→ **EXERCISE BRIEF**
Lines that include the word "table" should be copied from the listing that follows.
*** Opening of RECORDS ***
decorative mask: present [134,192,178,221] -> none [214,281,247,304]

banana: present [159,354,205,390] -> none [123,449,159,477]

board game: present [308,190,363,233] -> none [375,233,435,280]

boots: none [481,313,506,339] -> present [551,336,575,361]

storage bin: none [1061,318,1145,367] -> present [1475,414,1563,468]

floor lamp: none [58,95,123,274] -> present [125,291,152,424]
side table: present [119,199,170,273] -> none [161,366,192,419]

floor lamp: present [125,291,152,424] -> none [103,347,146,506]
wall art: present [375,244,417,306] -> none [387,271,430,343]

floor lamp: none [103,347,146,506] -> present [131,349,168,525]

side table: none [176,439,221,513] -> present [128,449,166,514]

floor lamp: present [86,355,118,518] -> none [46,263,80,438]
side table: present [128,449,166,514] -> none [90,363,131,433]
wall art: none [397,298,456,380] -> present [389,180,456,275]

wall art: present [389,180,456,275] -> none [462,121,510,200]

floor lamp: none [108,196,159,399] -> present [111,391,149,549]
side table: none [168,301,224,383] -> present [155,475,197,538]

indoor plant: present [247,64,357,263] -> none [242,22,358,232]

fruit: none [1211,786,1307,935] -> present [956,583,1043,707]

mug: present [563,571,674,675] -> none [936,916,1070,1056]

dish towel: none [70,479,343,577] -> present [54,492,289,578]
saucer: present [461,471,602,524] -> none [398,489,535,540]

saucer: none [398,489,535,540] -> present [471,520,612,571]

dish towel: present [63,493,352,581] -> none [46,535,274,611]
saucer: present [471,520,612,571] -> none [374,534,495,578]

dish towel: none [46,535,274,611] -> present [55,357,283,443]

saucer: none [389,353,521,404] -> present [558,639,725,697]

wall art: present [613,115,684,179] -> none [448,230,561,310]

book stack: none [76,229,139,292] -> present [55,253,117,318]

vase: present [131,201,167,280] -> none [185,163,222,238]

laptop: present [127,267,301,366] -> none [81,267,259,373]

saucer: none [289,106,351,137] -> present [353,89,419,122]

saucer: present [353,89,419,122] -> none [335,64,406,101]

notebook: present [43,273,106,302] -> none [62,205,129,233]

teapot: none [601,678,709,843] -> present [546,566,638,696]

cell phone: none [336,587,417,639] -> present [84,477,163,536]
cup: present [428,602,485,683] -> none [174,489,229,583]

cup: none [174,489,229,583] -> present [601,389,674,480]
*** Close of RECORDS ***
→ **WRITTEN ANSWER**
side table: present [119,199,170,273] -> none [161,366,192,419]
side table: none [176,439,221,513] -> present [128,449,166,514]
side table: present [128,449,166,514] -> none [90,363,131,433]
side table: none [168,301,224,383] -> present [155,475,197,538]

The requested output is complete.